TASK TO COMPLETE:
Leave out the pictures and give back all the entries exactly as written.

ENTRIES SUPPLIED Block Start

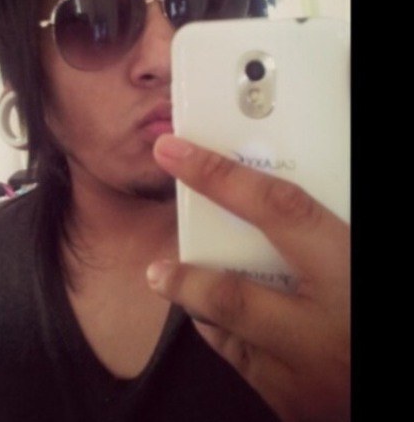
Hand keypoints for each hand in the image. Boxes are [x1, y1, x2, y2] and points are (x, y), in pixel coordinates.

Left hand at [148, 134, 349, 421]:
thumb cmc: (390, 311)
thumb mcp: (359, 252)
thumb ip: (333, 222)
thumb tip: (284, 198)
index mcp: (349, 277)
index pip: (278, 209)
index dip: (220, 175)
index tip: (174, 151)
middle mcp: (322, 333)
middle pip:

ENTRIES SUPPLIED Block End

WRITTEN RESPONSE:
Hand keypoints for each hand in the image. Boxes are [x1, y1, x2, y2] and points are (x, y), in pixel coordinates.

Left hand at [148, 134, 349, 421]:
thumb cmc: (390, 311)
thumb mcp: (359, 252)
thumb ip: (333, 222)
thumb tip: (284, 198)
index mcp: (349, 277)
index pip: (278, 209)
index dip: (220, 175)
index tip: (174, 151)
middle mcp: (322, 333)
middle pip:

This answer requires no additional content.